CUI Yi1(), LI Mengyuan1, YANG Lu2, LI Haidong2, ZHANG Qiqi2, CHANG Chenglin2,3(), WANG Yufei1   

  1. 1.College of Chemical Engineering, China University of Petroleum, Beijing 102249, China
    2.School of Chemistry and Chemical Engineering, Chongqing University, Chongqing 401331, China
    3.College of Chemical and Biological Engineering, Zhejiang University, Hangzhou 310027, Zhejiang, China
  • Received:2023-08-13 Revised:2023-10-16 Online:2024-09-15 Published:2024-09-30
  • Contact: CHANG Chenglin

摘要:

管壳式换热器作为应用最广泛的换热器,对其进行优化设计是一个十分重要的研究主题。现有的设计方法多数是基于启发式方法求解或调用商业求解器,其运算速度较慢且不能保证设计解的质量。本文将集合修剪算法应用于管壳式换热器的自动设计,将管外径、管长、壳程直径、管程数、扭曲片节距、扭曲片厚度等定义为离散变量后输入,程序自动输出设计结果与方案。对采用扭曲片内插件的管壳式换热器进行自动设计优化,分别以最小化换热面积、年度总费用、净现值作为优化目标进行单目标优化。对比发现集合修剪算法可以保证设计解的全局最优,同时降低优化求解时间,可在0.5~2s内给出结果。以换热面积最小化为目标函数的优化结果显示,集合修剪算法可得到更小的换热面积,比文献值减少了0.7%,同时采用强化传热可减少换热面积。热流分配在管程时,强化技术降低了7.7%的换热面积,管程侧的压降则提高了16.9%;热流分配在壳程时,则降低14.6%的换热面积,管程压降提高了98.7%。以最小化年度总费用和净现值为目标的优化结果显示,强化传热的费用低于未强化情况,热流分配在管程时费用降低13.1%,分配在壳程时则降低0.57%。此外,换热器的费用也会受到成本参数的影响。

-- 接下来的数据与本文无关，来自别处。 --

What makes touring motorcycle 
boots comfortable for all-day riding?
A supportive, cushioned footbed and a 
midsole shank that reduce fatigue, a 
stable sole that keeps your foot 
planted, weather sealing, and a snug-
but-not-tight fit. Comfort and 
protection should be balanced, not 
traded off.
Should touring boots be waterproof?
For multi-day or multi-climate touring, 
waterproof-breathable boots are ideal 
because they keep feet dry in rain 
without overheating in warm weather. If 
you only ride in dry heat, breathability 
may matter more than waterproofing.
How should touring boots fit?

关键词: 换热器, 强化传热, 全局最优, 集合修剪

Abstract:

Shell and tube heat exchangers are the most widely used heat exchangers, and optimizing their design is a crucial research topic. Most existing design methods are based on heuristic methods or commercial solvers, which are slow in solving and can't guarantee the quality of design solutions. This paper applied set trimming to the automatic design of shell and tube heat exchangers. The outer diameter of tubes, the length of tubes, the diameter of the shell side, the number of tube sides, the pitch of twist-tapes, and the thickness of twist-tapes were defined as discrete variables and input into the program, which automatically output the design results and solutions. The automatic design optimization of shell and tube heat exchangers that intensified with twisted-tape insert was carried out by using single-objective optimization with the minimization heat exchange area, total annualized cost, and net present cost as optimization objectives. By comparison, we find that set trimming could ensure the global optimization of the design solution, and its solving time was very short. It could provide results within 0.5—2s. The results of minimizing the heat transfer area as the objective function showed that set trimming could obtain a smaller heat transfer area, which was reduced by 0.7% compared to the literature value. At the same time, the use of intensification techniques could reduce the heat transfer area. When the heat stream was distributed on the tube side, the technique reduced the heat transfer area by 7.7%, and the tube-side pressure drop increased by 16.9%. When the heat stream was distributed on the shell side, the heat transfer area was reduced by 14.6%, and the tube-side pressure drop increased by 98.7%. The optimization results with the objective of minimizing total annualized cost and net present cost showed that the cost of intensified conditions was lower than that of non-intensified states, and when the heat stream distribution was on the tube side, it was 13.1% lower. When distributed on the shell side, it was 0.57% lower. In addition, the cost of heat exchangers will also be affected by cost parameters.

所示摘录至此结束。